- _Consigne 1_: Selon le texte sur le complot de l'art, dans quel journal et en quelle année Jean Baudrillard publie-t-il l'article « Le complot de l'art » ?
- _Consigne 2_: Reproduisez mot pour mot le passage du texte sur le complot de l'art qui va de « 132 - Complot » jusqu'à « il est nul. ».

- _Extrait du texte_:
========================

31.3.09

132 - Complot de l'art

En 1995, Jean Baudrillard publie dans Libération un article intitulé : Le complot de l'art. Avec le sens des nuances qui le caractérise, il nous y apprend que l'art contemporain n'est pas seulement médiocre - ça, beaucoup de gens avant Baudrillard l'avaient déjà dit - il est nul.
Bien sûr, toute cette médiocrité prétend se sublimer en passant au niveau second et ironique de l'art. Mais c'est tout aussi nul et insignifiant au niveau second qu'au premier. Le passage au niveau esthétique ne sauve rien, bien au contraire : c'est une médiocrité à la puissance deux. Ça prétend être nul : "Je suis nul! Je suis nul!" - et c'est vraiment nul. [1]
C'est un peu plus tôt, au début des années 90, qu'avait éclaté l'affaire Jean Clair. Je résume : une série de textes critiques (Esprit, Télérama et l'Evénement du Jeudi) mettent en cause la qualité de l'art contemporain tel qu'il se pratique et se donne à voir au travers des institutions culturelles, ainsi que la validité du discours critique qui l'accompagne. Les propos de Jean Clair (académicien, ex-directeur du musée d'Art moderne et du musée Picasso) publiés par le très droitier magazine Krisis font éclater les hostilités entre pourfendeurs et défenseurs de l'installation post-moderne et de l'esthétique transactionnelle.

Jean Clair, Olivier Céna, ou Marc Fumaroli (qui dresse dans L'état culturel, un portrait au vitriol de la politique culturelle de Malraux à Jack Lang) sont parmi les assaillants, tandis que Catherine Millet et quelques autres organisent la défense... Complot, délit d'initié, abus de pouvoir, logique excluante de la distinction bourdieusienne, accusent les premiers. Fascistes ! répondent les seconds. Moins polémique, le constat est le même chez Yves Michaud, même si on passe de l'incantation à l'ironie :
L'installation video en boucle de la galerie de pointe est visible, à peu de choses près, chez Zara ou Armani. (...) On a l'impression que l'art contemporain travaille d'arrache-pied à rendre hermétique l'accès à des expériences somme toute banales et aussi courantes que serrer la main de quelqu'un, faire l'aumône à un mendiant, échanger un regard avec une femme, regarder dans le vide, s'ennuyer, ou être saisi d'un rire communicatif puis nerveux. [2]
Allain Glykos trace entre cette affaire Jean Clair et l'affaire Sokal, un parallèle tout à fait troublant. D'un côté, Sokal et Bricmont intentent un procès en illégitimité à certains intellectuels français, coupables à leurs yeux de dévoyer le discours scientifique en l'embarquant de travers dans leurs constructions théoriques. [3] De l'autre, Baudrillard & co analysent la scène de l'art contemporain comme une mystification, un complot. Alain Glykos montre qu'il y a un vocabulaire et une thématique communs aux deux « affaires », et que tout ça n'est pas nouveau :
Galilée constitue un autre exemple fort intéressant car il a su user de critiques violentes tantôt contre les poètes au nom de la science, tantôt contre les scientifiques au nom de l'esthétique. Il déniait en effet le droit aux poètes et aux historiographes de parler de physique. Un Sokal avant l'heure ? Certes, l'objet et le contexte de sa critique ne sont pas comparables. Ce qui l'est, c'est au fond l'argumentation de compétence et l'idée que toute intrusion dans le territoire de l'autre est considérée comme imposture. (...) A l'inverse, ce sont des considérations esthétiques sur le cercle - forme parfaite - qui empêchent Galilée d'accréditer les lois de Kepler qui s'appuyaient sur le mouvement elliptique. Galilée, qui ne voulait pas mélanger l'art et la science, a-t-il échappé à la confusion ? [3]
Et c'est sans doute à une critique de la confusion que se rapportent les deux affaires. Confusion, d'un côté, entre le monde de l'art et celui du divertissement (Marc Fumaroli), entre modernité et effet de mode (Yves Michaud) ; confusion de l'autre entre language savant et langage poétique, entre métaphore et argument. Il est amusant, remarque Allain Glykos, de rencontrer Baudrillard dans les deux cas : assaillant impitoyable du système de l'art, il est assiégé à son tour par Sokal et Bricmont. Lesquels citent quelques passages particulièrement abscons du dit Baudrillard, qui utilise complètement à l'envers - et en les présentant comme des concepts importés des sciences ! - des notions telle que la réversibilité.

========================

- _Données fournies_:
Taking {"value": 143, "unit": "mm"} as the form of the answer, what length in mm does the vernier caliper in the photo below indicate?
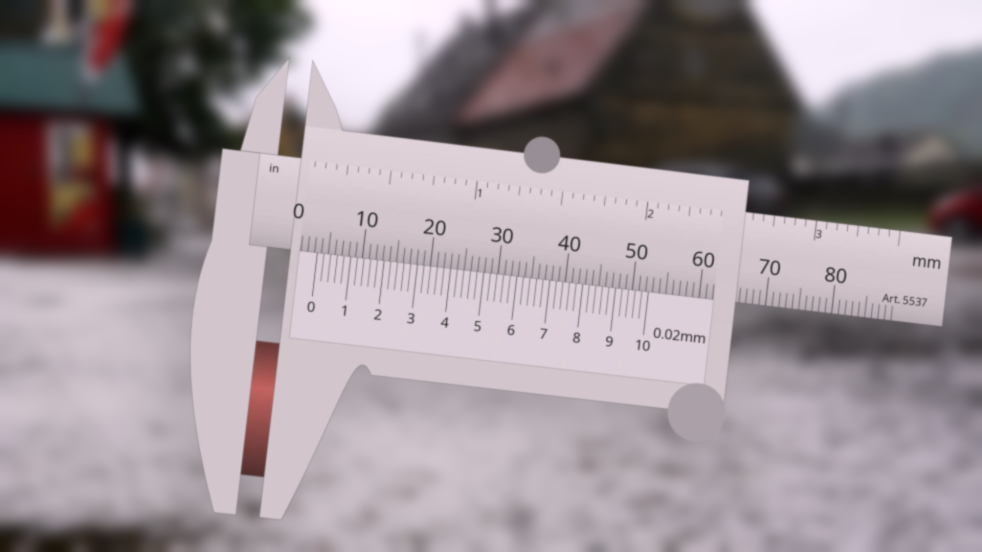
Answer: {"value": 3.4, "unit": "mm"}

========================

- _Réponse rédigée 1_: Dans Libération, en 1995.

- _Réponse rédigée 2_:
132 - Complot de l'art

En 1995, Jean Baudrillard publie dans Libération un article intitulé : Le complot de l'art. Avec le sens des nuances qui le caractérise, il nous y apprend que l'art contemporain n'est pas seulement médiocre - ça, beaucoup de gens avant Baudrillard l'avaient déjà dit - il est nul.